November 14, 2016
FOR IMMEDIATE RELEASE
The Copper Development Association (CDA) Examined How Repair Facilities Use Copper to Either Repair or Replace Older, Less-efficient Motors
NEW YORK, NY— The Copper Development Association (CDA) has published a new case study that provides best practices from three motor repair facilities. These industry experts share how they utilize copper in motor repair and in selling new motors to replace older, less-efficient models.
Electric motor repair facilities are tasked with selling new Premium Efficient® electric motors and with restoring worn-out motors, while also guiding their customers through this process. They account for about half of all new motors sold in the marketplace. When a motor fails, it needs to be either repaired or replaced. It is critical that building owners, facility managers and engineers explore both options.
“The best techniques in electric motor repair use a significant amount of copper,” said Richard E. deFay, program manager for CDA’s Sustainable Energy Program and author of the case study. “The metal is used in Premium Efficient Motors and in the stator windings, improved insulation and better bearings of restored motors. If replacement is the ultimate decision, many repair shops recommend higher-efficiency copper motors.”

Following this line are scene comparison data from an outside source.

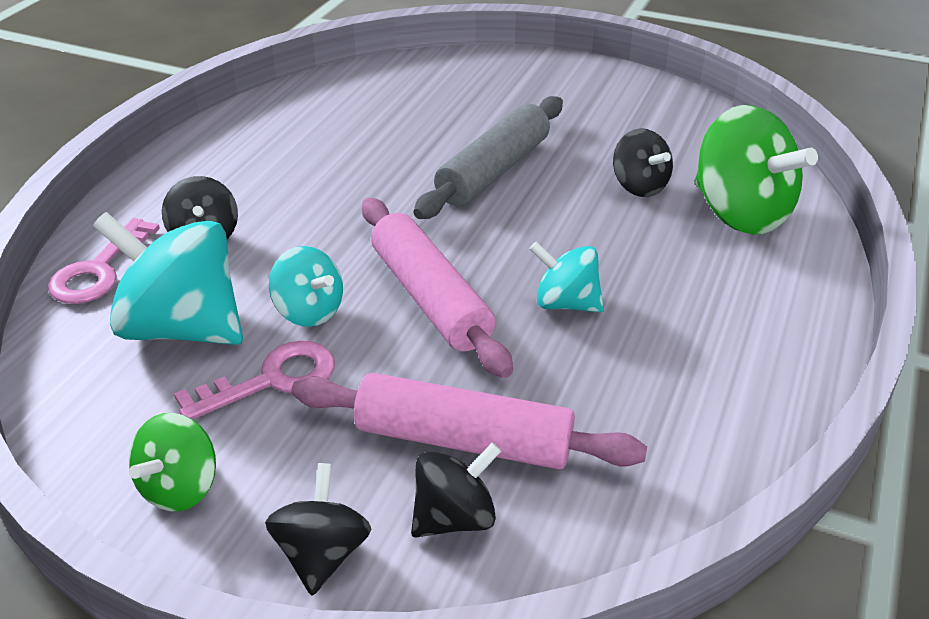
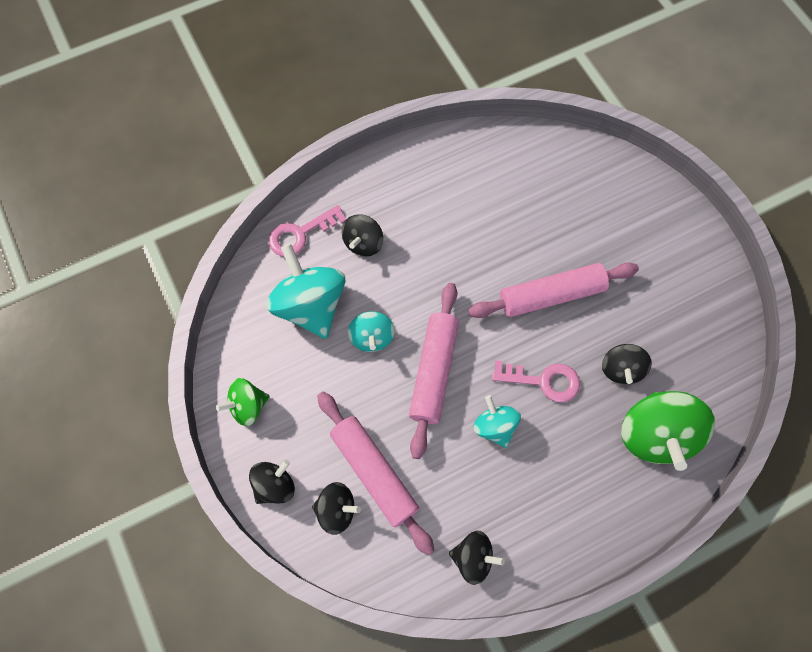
camera: 40 degrees right, 30 degrees up
(271, 380) = (324, 371): pink key -> pink key (543, 380)
(493, 171) = (551, 295): grey rolling pin -> pink rolling pin
(700, 440) = (473, 558): none -> black spinning top

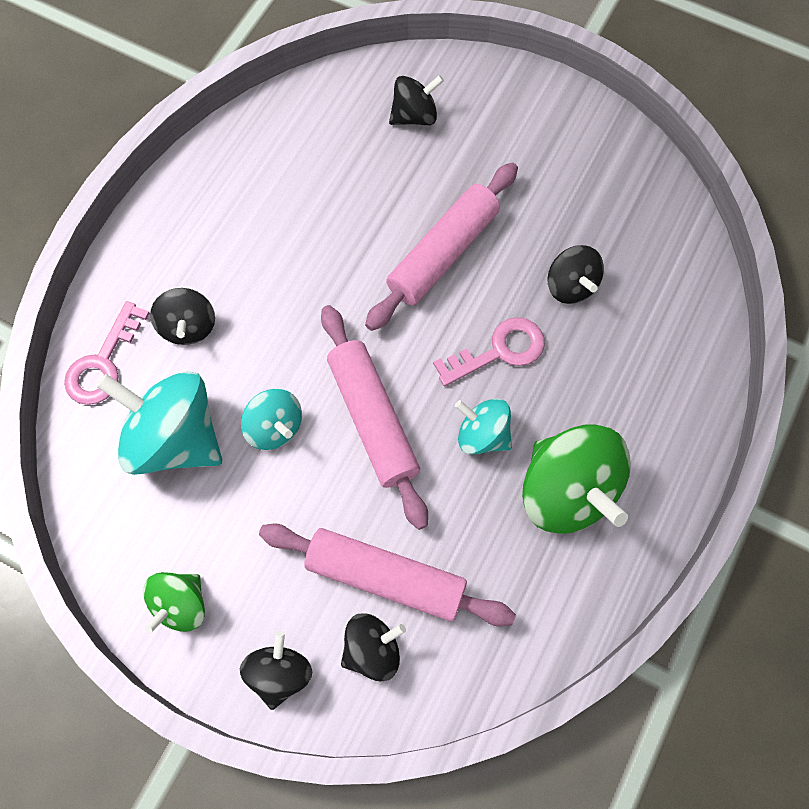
camera: 35 degrees left, 0 degrees up
(473, 558) = (560, 593): black spinning top -> black spinning top (415, 116)
(655, 435) = (652, 332): green spinning top -> green spinning top (567, 491)

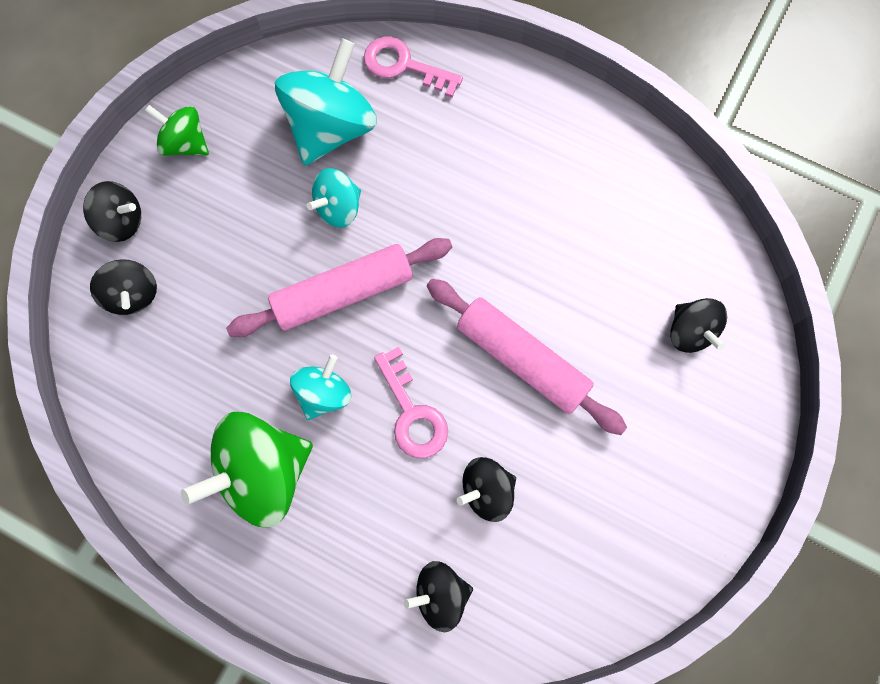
camera: 90 degrees right, 5 degrees up
(188, 327) = (439, 131): black spinning top -> black spinning top (440, 594)
(385, 577) = (194, 305): pink rolling pin -> none

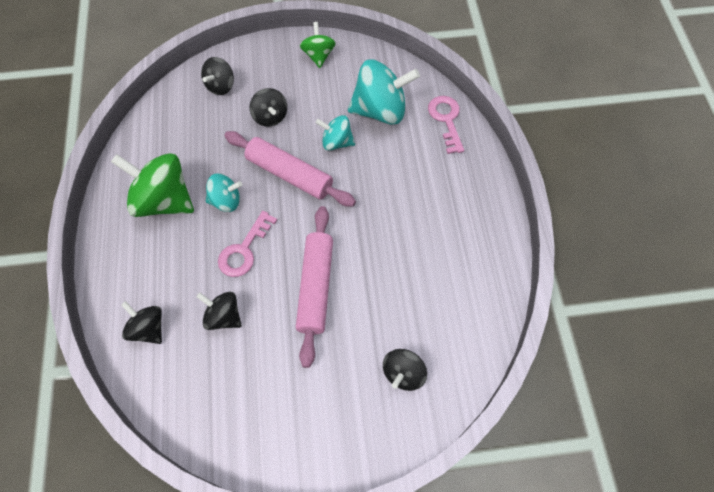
camera: 55 degrees right, 10 degrees down
(122, 221) = (256, 57): black spinning top -> black spinning top (270, 117)

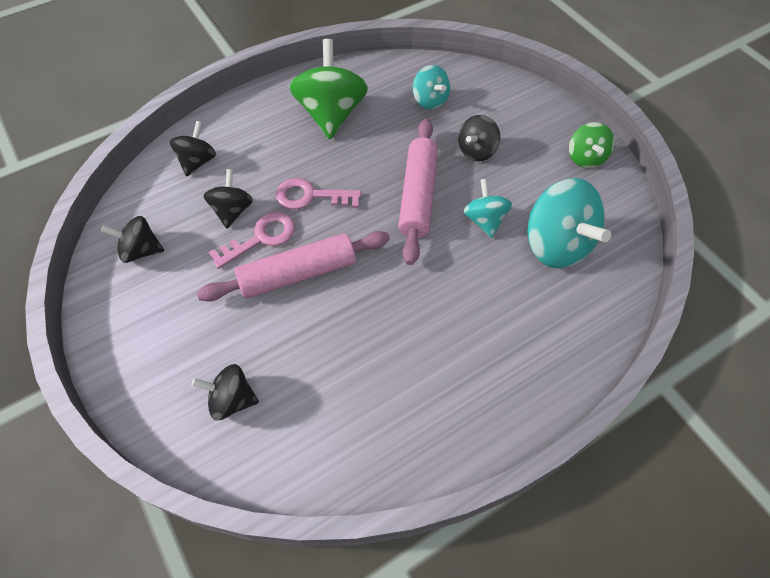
camera: 65 degrees right, 5 degrees down
(220, 86) = (485, 97): black spinning top -> black spinning top (141, 251)
(226, 201) = (357, 159): turquoise spinning top -> turquoise spinning top (430, 101)
(318, 55) = (585, 158): green spinning top -> green spinning top turned 120 degrees clockwise
(446, 120) = (592, 319): pink key -> pink key (261, 238)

Making an informed decision about whether to repair or replace a motor can save facilities time, money and energy. Motor repair shops can provide valuable knowledge and experience to help with this decision, as well as preventative and predictive motor failure education and service that can extend the useful life of the system. CDA’s case study compiles the experiences of three of these facilities to provide a look at what motor specialists recommend.